:: Task ::
Can you reproduce everything in the article on hair loss in women below, from "The most common causes" down to "also to blame.", word for word?

:: Document segment ::
>>>

Losing your hair is perfectly normal – we shed up to 100 hairs a day – but for some women hair loss is much more serious and it’s affecting a growing number of women under 40.
The most common type of hair loss can be triggered by life changing events such as moving home, a bereavement or pregnancy, leading to overall thinning of the hair.
According to Elizabeth Steel, founder of the support group Hairline International, the number of women asking for advice about hair loss has doubled over the last ten years. And there is a marked increase in younger women (aged between 18 and 40) who are affected.
If you’ve noticed gradual thinning or found clumps of hair on the bathroom floor it can come as a shock. But don’t panic, most of the time it is a temporary manifestation of your physical or emotional well-being.
Thankfully there is plenty of help available. We find out what causes hair loss, sort out the myths from the facts, and offer advice on treatment.
What causes hair loss?
Hair loss is a skin condition – it is not infectious or contagious. Hair loss can be mild – where subtle thinning occurs – or a more serious disease which involves total loss of scalp and body hair.
The most common causes of hair loss are pregnancy – which stops one to four months after the birth of a baby, poor nutrition, eating disorders, drugs and stress. With most of these, hair loss is temporary and can be helped.
The Chinese herbalist says
Hair loss in women is a result of modern living. Ruth Delman of the Chi Health Centre believes women are experiencing similar stress levels to men – and this is manifesting itself in hair loss.
Ruth also says yo-yo dieting, the contraceptive pill, chemicals in water and modern pesticides in food are also to blame.
The nutritionist says
If nutrient levels are low it will be expressed through the hair. Hair follicles rooted in the scalp need to be surrounded by a rich supply of blood to ensure they are sufficiently nourished.
‘Hair loss represents low mineral status, specifically lack of zinc, selenium, calcium, sodium and potassium,’ says Maria Griffiths of the Institute of Optinum Nutrition.

<<<

:: Records ::
>>>

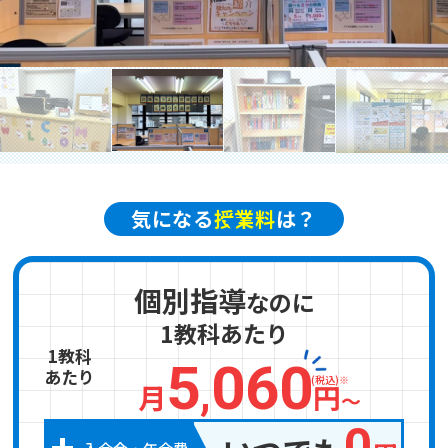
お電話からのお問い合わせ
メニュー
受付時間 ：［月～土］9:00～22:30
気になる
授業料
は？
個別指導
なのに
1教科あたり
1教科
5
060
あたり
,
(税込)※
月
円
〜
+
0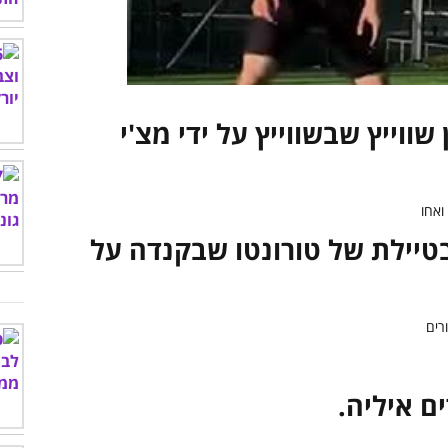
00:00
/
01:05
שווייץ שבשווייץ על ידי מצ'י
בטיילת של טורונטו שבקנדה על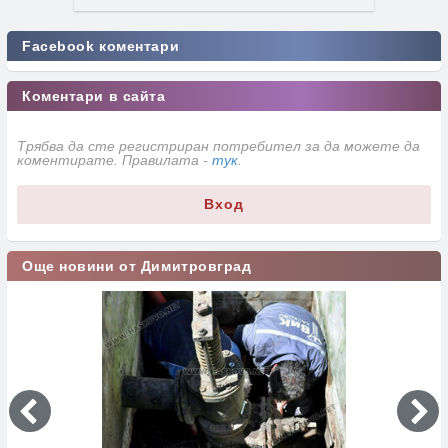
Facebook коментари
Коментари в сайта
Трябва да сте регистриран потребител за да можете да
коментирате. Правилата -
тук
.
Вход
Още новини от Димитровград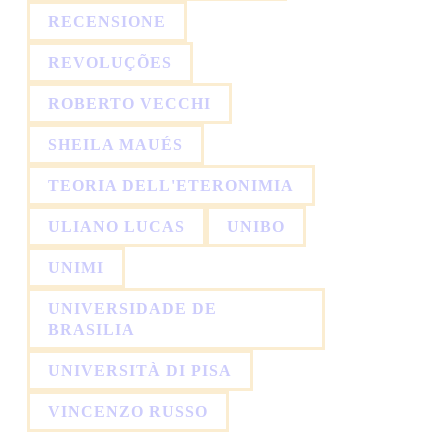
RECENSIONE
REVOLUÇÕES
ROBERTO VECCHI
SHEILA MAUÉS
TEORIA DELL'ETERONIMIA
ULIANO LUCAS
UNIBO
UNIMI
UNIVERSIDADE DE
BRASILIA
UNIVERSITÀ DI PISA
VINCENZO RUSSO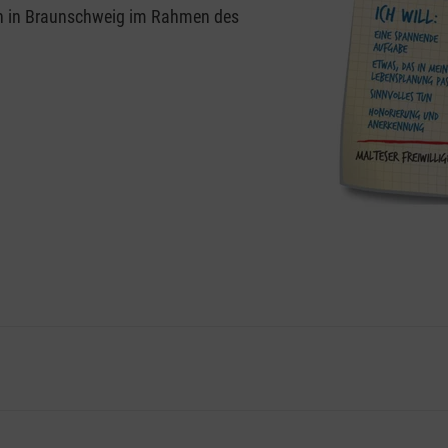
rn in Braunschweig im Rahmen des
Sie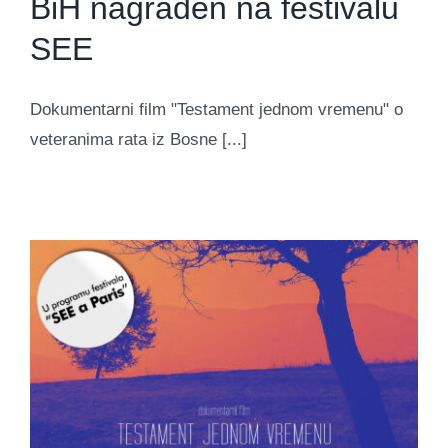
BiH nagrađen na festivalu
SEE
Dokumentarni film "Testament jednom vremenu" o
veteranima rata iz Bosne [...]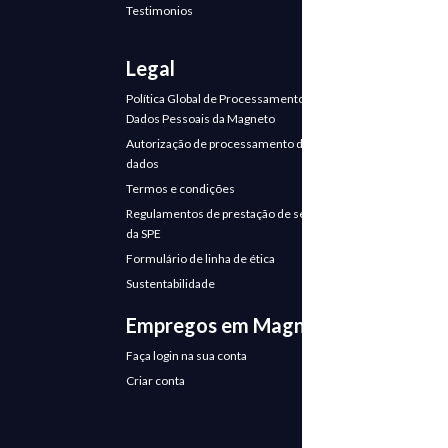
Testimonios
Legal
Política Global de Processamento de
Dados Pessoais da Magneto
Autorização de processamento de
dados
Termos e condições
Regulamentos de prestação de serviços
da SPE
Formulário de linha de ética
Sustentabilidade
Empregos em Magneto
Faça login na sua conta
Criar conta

<<<
>>>

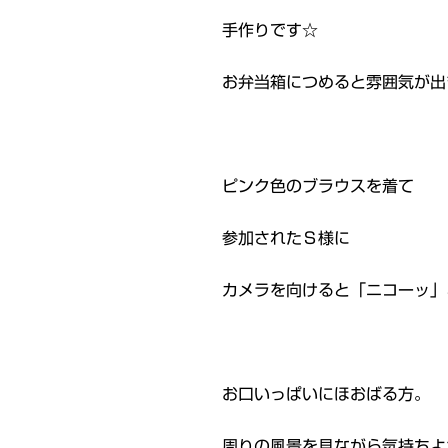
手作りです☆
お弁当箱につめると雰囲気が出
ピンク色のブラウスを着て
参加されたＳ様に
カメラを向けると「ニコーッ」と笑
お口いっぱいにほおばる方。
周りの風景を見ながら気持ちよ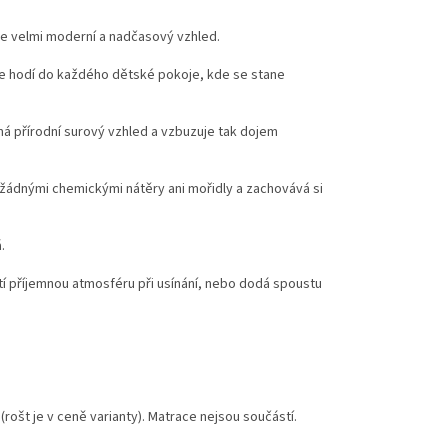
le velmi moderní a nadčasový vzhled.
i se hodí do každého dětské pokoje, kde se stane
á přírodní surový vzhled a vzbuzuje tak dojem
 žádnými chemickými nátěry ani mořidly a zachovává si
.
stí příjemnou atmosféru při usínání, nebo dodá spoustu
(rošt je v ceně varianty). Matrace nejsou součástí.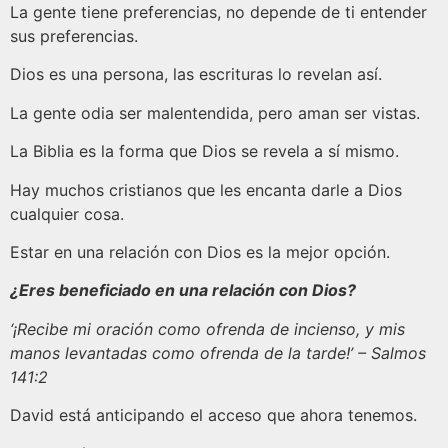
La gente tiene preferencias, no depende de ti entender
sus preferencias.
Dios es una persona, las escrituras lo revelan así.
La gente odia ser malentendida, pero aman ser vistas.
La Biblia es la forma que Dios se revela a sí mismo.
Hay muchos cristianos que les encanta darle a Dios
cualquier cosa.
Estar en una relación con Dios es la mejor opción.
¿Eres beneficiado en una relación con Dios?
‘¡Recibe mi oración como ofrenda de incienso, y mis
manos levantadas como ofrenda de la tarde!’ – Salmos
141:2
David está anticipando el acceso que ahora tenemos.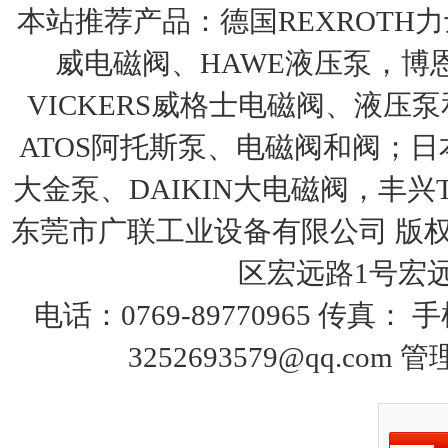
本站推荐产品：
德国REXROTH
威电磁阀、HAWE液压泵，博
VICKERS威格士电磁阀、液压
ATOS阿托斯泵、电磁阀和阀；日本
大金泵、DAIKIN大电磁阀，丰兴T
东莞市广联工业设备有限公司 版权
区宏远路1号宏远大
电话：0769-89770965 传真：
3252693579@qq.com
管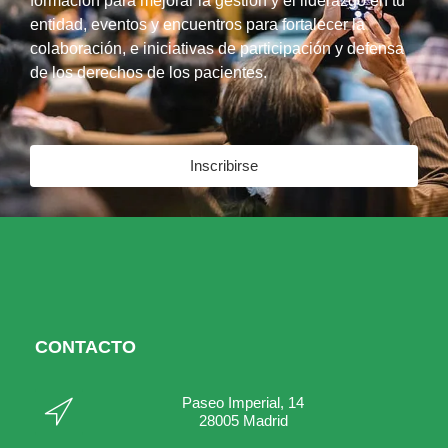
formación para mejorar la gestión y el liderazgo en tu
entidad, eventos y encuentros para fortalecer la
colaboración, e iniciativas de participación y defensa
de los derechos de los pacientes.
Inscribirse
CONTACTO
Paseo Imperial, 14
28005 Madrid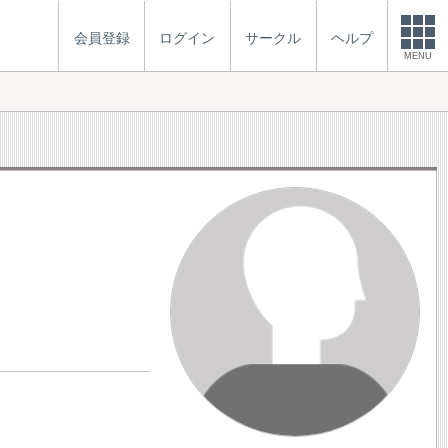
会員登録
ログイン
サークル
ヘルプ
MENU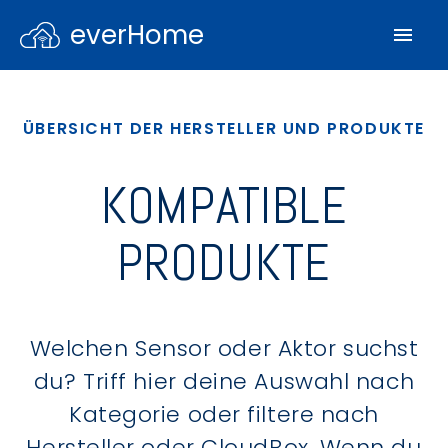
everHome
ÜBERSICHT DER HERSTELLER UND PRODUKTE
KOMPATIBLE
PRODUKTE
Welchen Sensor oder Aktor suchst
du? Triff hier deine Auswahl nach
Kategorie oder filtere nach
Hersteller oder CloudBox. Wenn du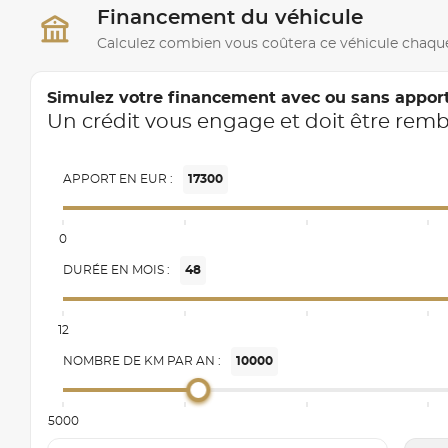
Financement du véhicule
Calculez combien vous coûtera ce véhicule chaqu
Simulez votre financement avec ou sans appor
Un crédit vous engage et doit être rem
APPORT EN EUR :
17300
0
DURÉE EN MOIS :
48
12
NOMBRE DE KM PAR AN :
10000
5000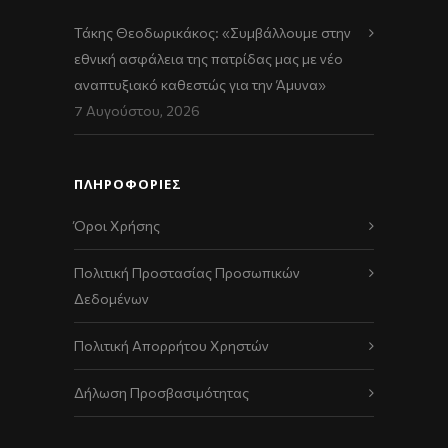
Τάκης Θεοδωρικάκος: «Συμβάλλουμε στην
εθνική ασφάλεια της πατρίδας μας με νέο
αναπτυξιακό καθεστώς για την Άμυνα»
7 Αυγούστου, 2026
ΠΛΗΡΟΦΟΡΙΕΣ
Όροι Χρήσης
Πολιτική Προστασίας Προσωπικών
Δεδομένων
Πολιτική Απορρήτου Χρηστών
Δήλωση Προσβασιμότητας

<<<

:: Result for this task ::
The most common causes of hair loss are pregnancy – which stops one to four months after the birth of a baby, poor nutrition, eating disorders, drugs and stress. With most of these, hair loss is temporary and can be helped.
The Chinese herbalist says
Hair loss in women is a result of modern living. Ruth Delman of the Chi Health Centre believes women are experiencing similar stress levels to men – and this is manifesting itself in hair loss.
Ruth also says yo-yo dieting, the contraceptive pill, chemicals in water and modern pesticides in food are also to blame.